Let’s say you worked at a profitable restaurant called SaladSpin. SaladSpin, true to its name, sells salads, and they’re pretty good. However, SaladSpin also sells pizzas, and these pizzas are absolutely incredible. People travel from miles around to eat these pizzas, and they easily outsell the salads by a ratio of two or three to one. One day, SaladSpin comes under new management who decide that they want SaladSpin to “stick to salads” and stop selling pizzas. Wouldn’t you, as a worker who both takes pride in the quality of pizzas you make and understands that pizzas are the key to SaladSpin’s popularity and profitability, try to fight this decision? Personally, I think that loyalty to SaladSpin’s customers, who love the pizzas, is more important and worthy than loyalty to these purported superiors who don’t really understand or care why anyone liked SaladSpin in the first place.
This whole thing could be turned into a great opportunity to start a sister website for content not related to sports.

I mean, they already got the publicity about it, right? They can even play a "by the writers" angle.

The reason this is a story is that it's calling out the bullshit reasoning of management, not that management doesn't have a right to decide the content of their media properties. Many of us have sat through meetings with leadership who are endlessly rationalizing their decisions with crappy data, and felt the frustration that comes with being able to see through the half-truths. This article is interesting because they did some research and called their bluff with actual numbers.
Welcome to the 21st century where you can have valid reasons but face the endless threat of bad press and litigation for giving them. Almost every manager and CEO I know is afraid to give constructive feedback in employee reviews. The fact that they came up with some bs explanation with holes isn’t news to me. Imagine what the press would be if they said “I told them to do their f’n job 5x and they didn’t”
> Welcome to the 21st century where you can have valid reasons but face the endless threat of bad press and litigation for giving them

These are both strong indicators that the reasons are not valid.

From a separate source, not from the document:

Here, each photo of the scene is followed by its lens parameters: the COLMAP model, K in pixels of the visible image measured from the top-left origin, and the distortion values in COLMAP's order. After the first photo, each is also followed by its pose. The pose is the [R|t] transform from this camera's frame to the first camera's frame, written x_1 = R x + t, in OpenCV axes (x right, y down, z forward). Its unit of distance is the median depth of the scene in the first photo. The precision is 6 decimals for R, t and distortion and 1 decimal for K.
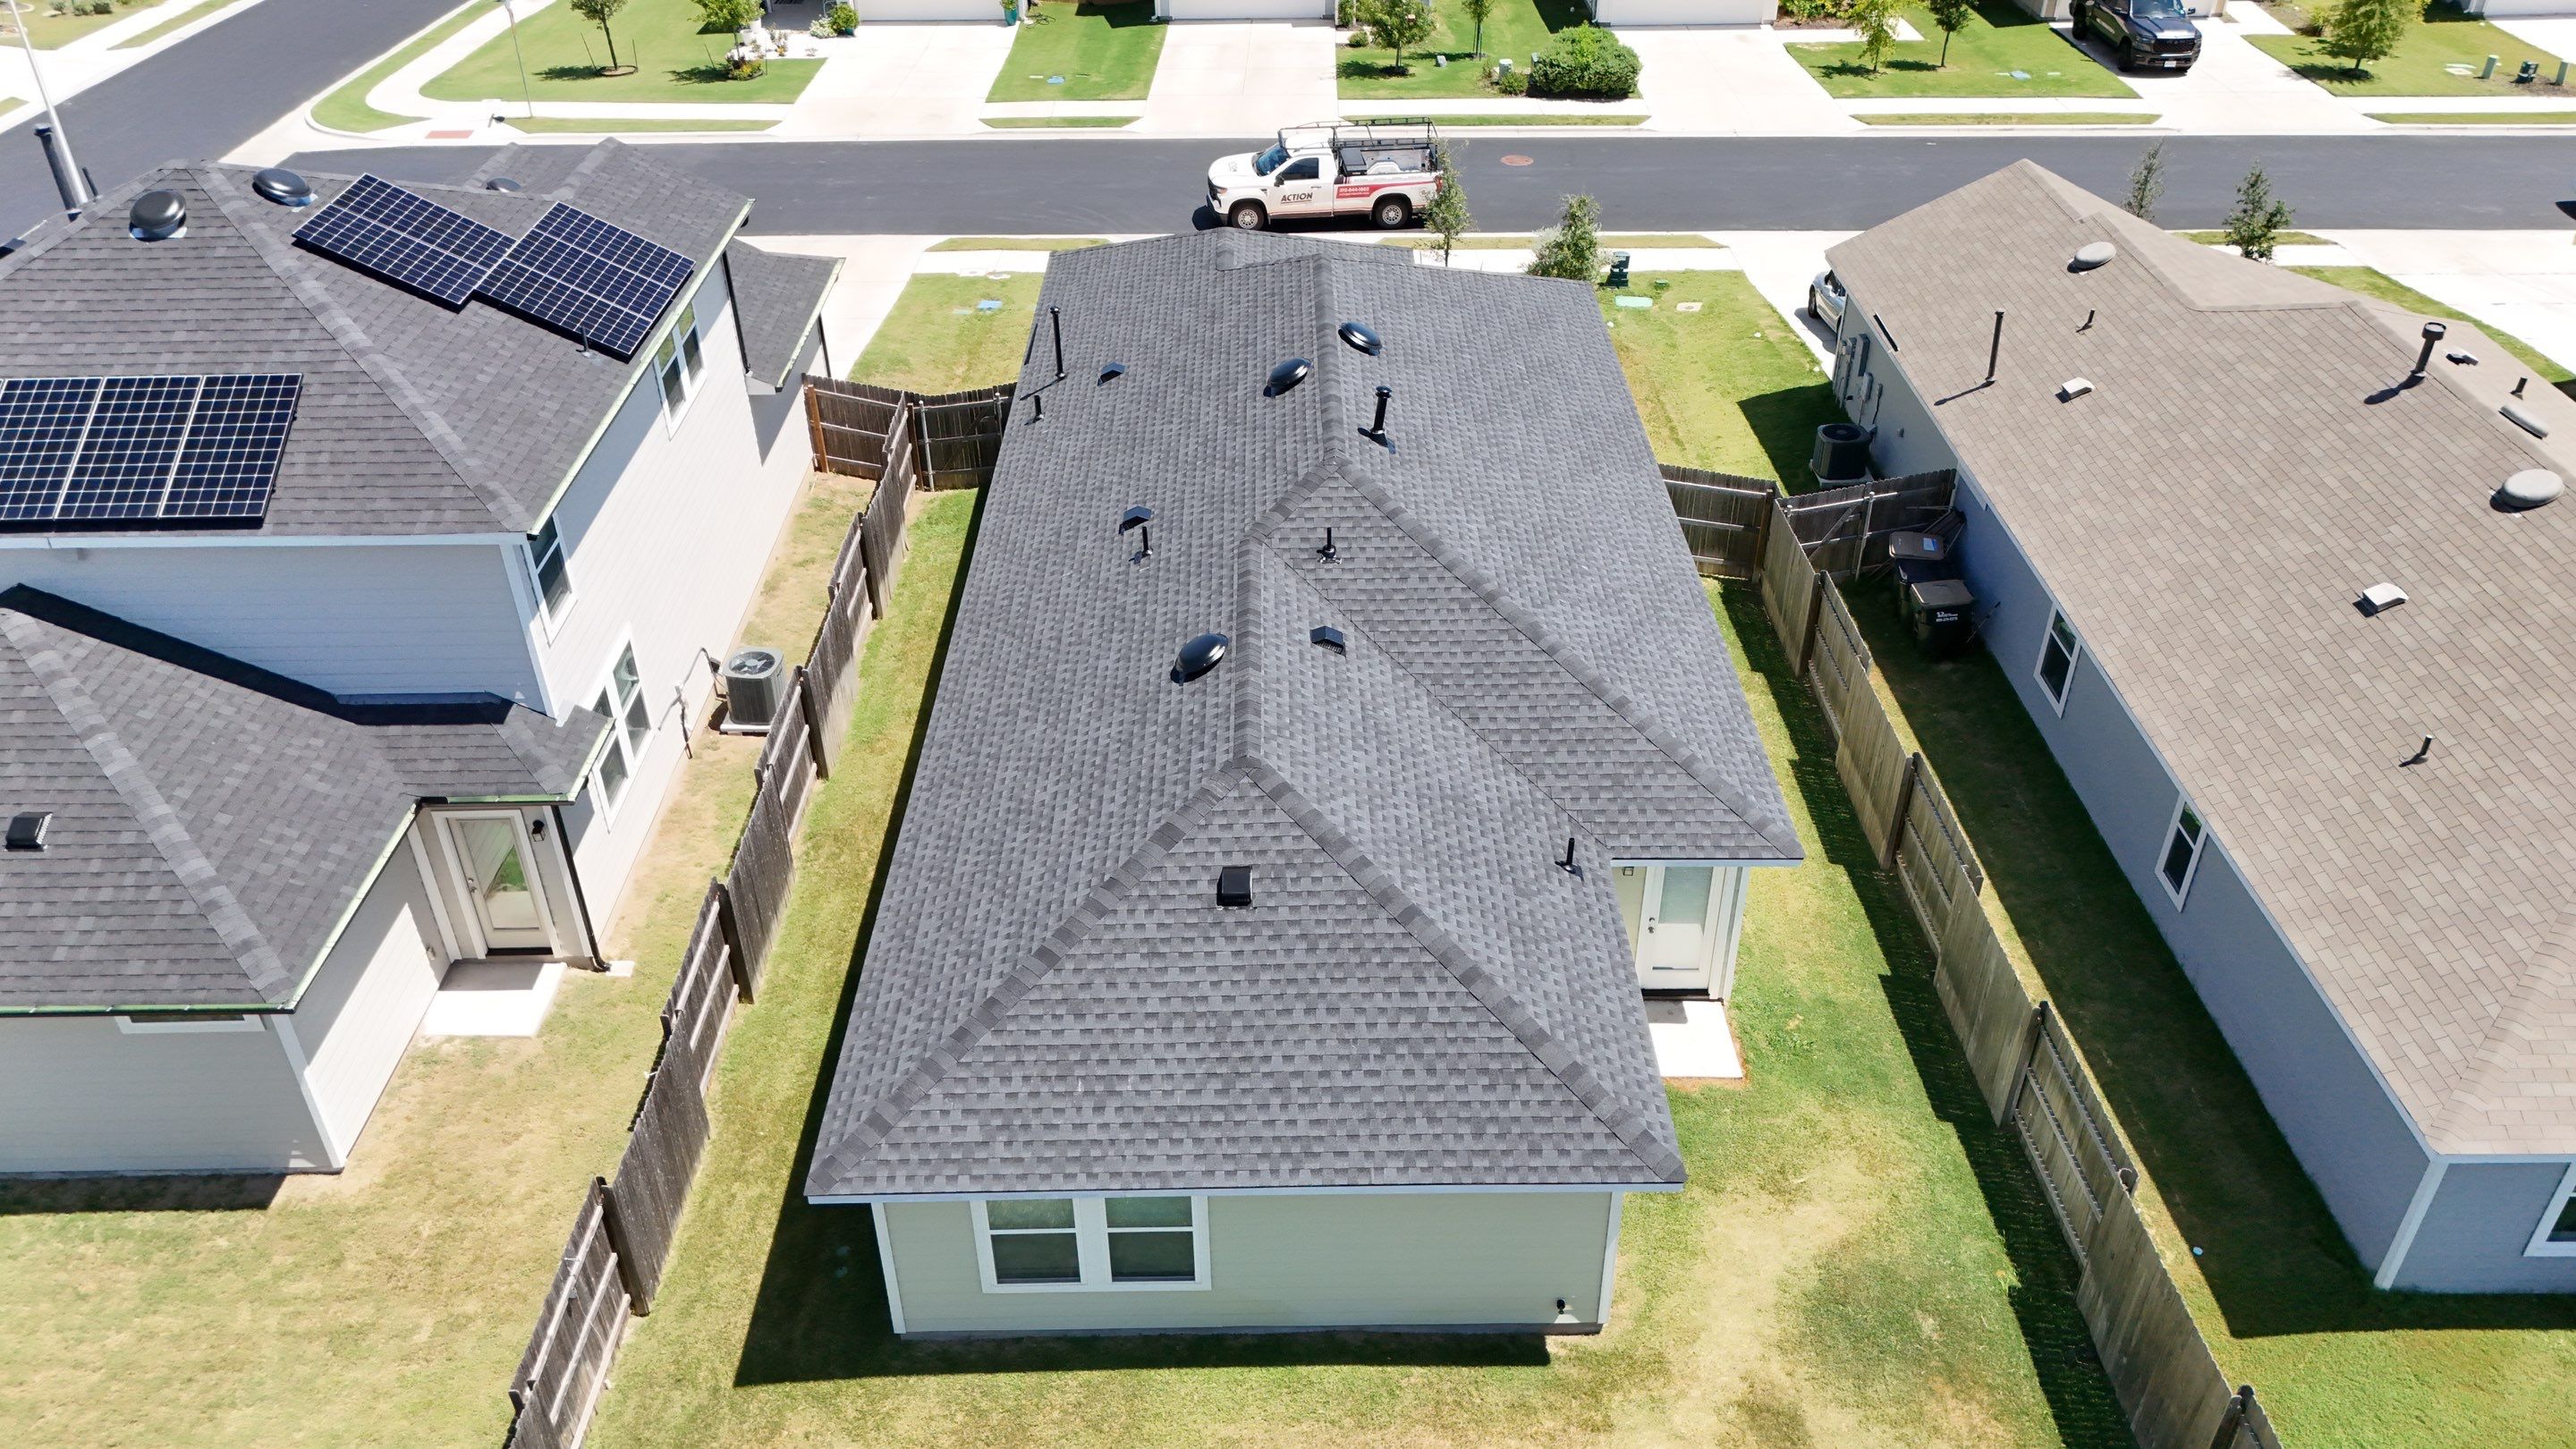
lens RADIAL K [[1902.7, 0, 1295.3], [0, 1902.7, 723.3], [0, 0, 1]] dist [0.066124, -0.060577]
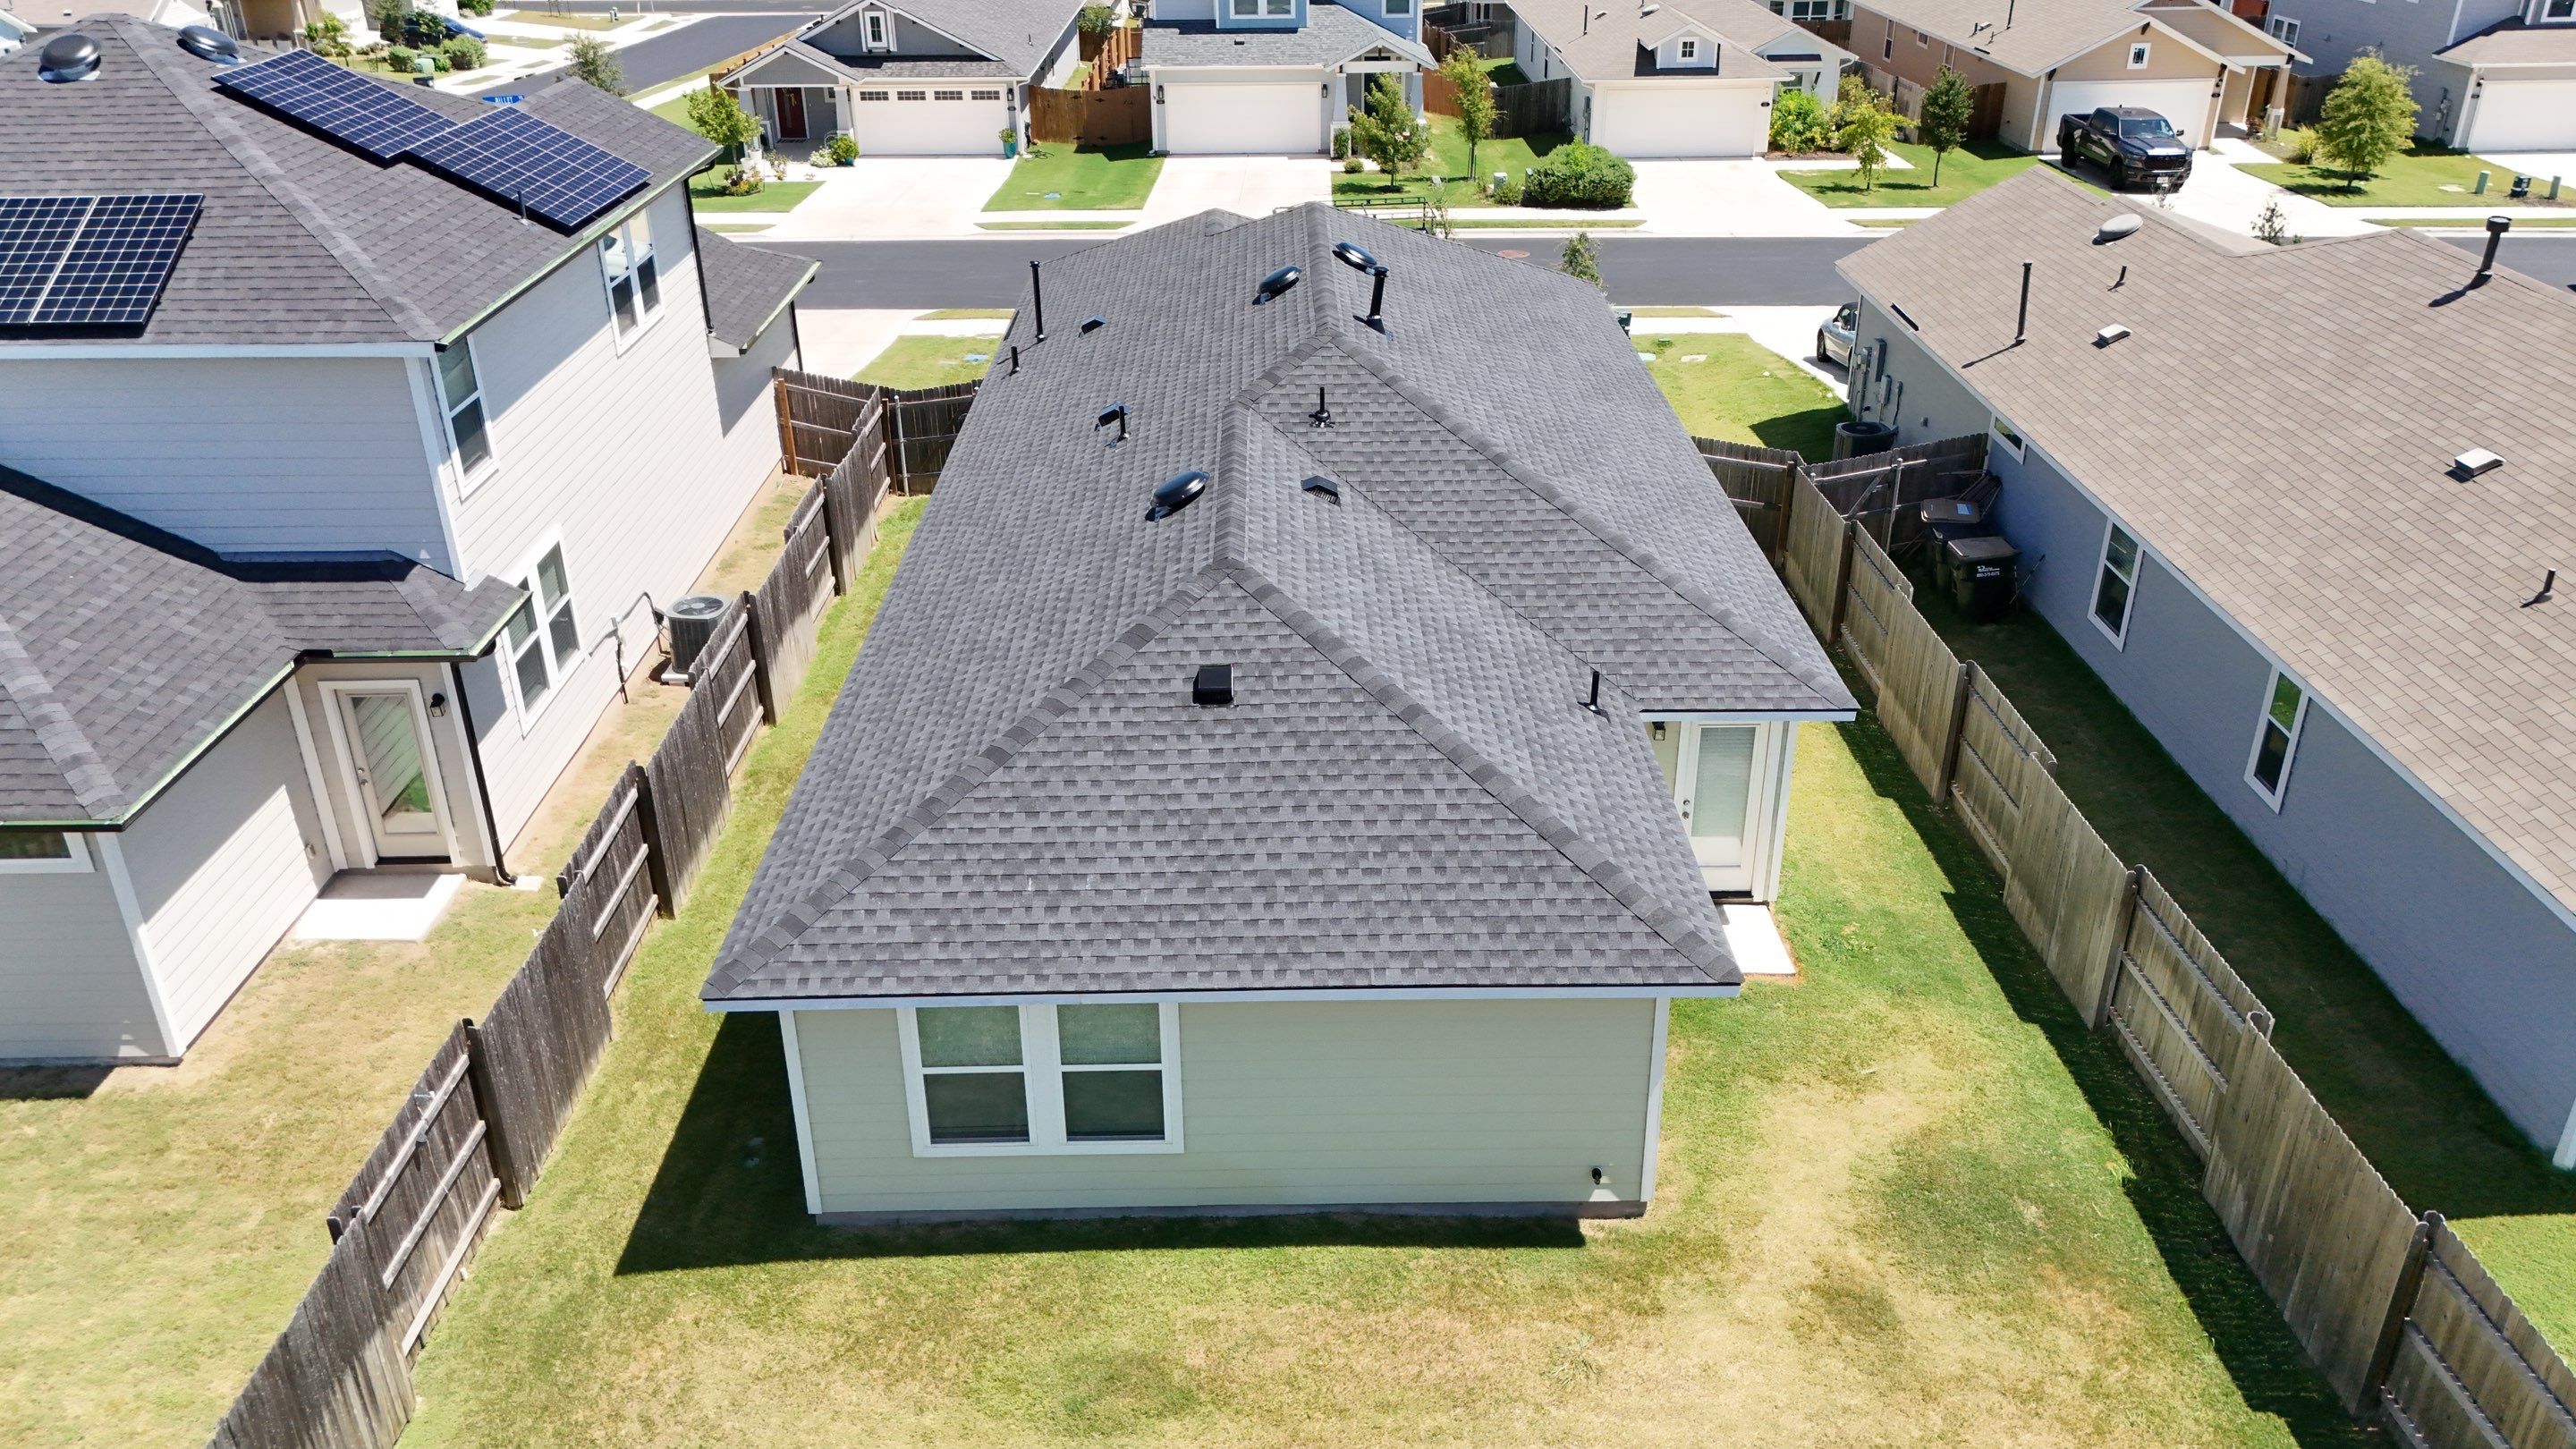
lens RADIAL K [[1902.7, 0, 1294.7], [0, 1902.7, 723.0], [0, 0, 1]] dist [0.066124, -0.060577]
pose [[0.999999, -0.001379, -0.000126, 0.004733], [0.001350, 0.991311, -0.131530, 0.187419], [0.000306, 0.131530, 0.991312, 0.117652]]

I'm surprised commenters here seem to be siding with management when:

* They only bought the site about a year ago.

* They've replaced a number of women/minority executives with white, male, nepotism hires.

* The editorial mandate to "stick to sports" violates the CBA with the GMG Union, which prohibits the owners from having editorial say.

* There have been numerous complaints from both writers and commenters on the site about the decline in the quality of the content since the takeover.

* About a week ago, obnoxious, auto-playing, with-sound video ads starting covering every article, and the comments in every section complained about them. The writers made a post asking for feedback, which management removed and only then said "stick to sports".

I mean really, it just takes a quick look at the comment section of any article to see how mad the commenters have been about this issue. Oh wait, management removed the comments on Deadspin (and no other kinja site). They also drove away some of the most popular writers on the site, like Drew Magary, and that's where the complaints about the decline in quality come from. The whole thing has just been incompetent mismanagement for a long time, and as a long-time reader, has been one of the biggest bummers since Joystiq was shuttered.

> I'm surprised commenters here seem to be siding with management

Why is this surprising? HN is an outlet that worships startups, makes founders into deities, and generally comments “if employees aren’t happy they should leave” on every worker-related article.

It makes more sense if you read the comments understanding that many commenters want to be the founder of the next “unicorn” and get rich.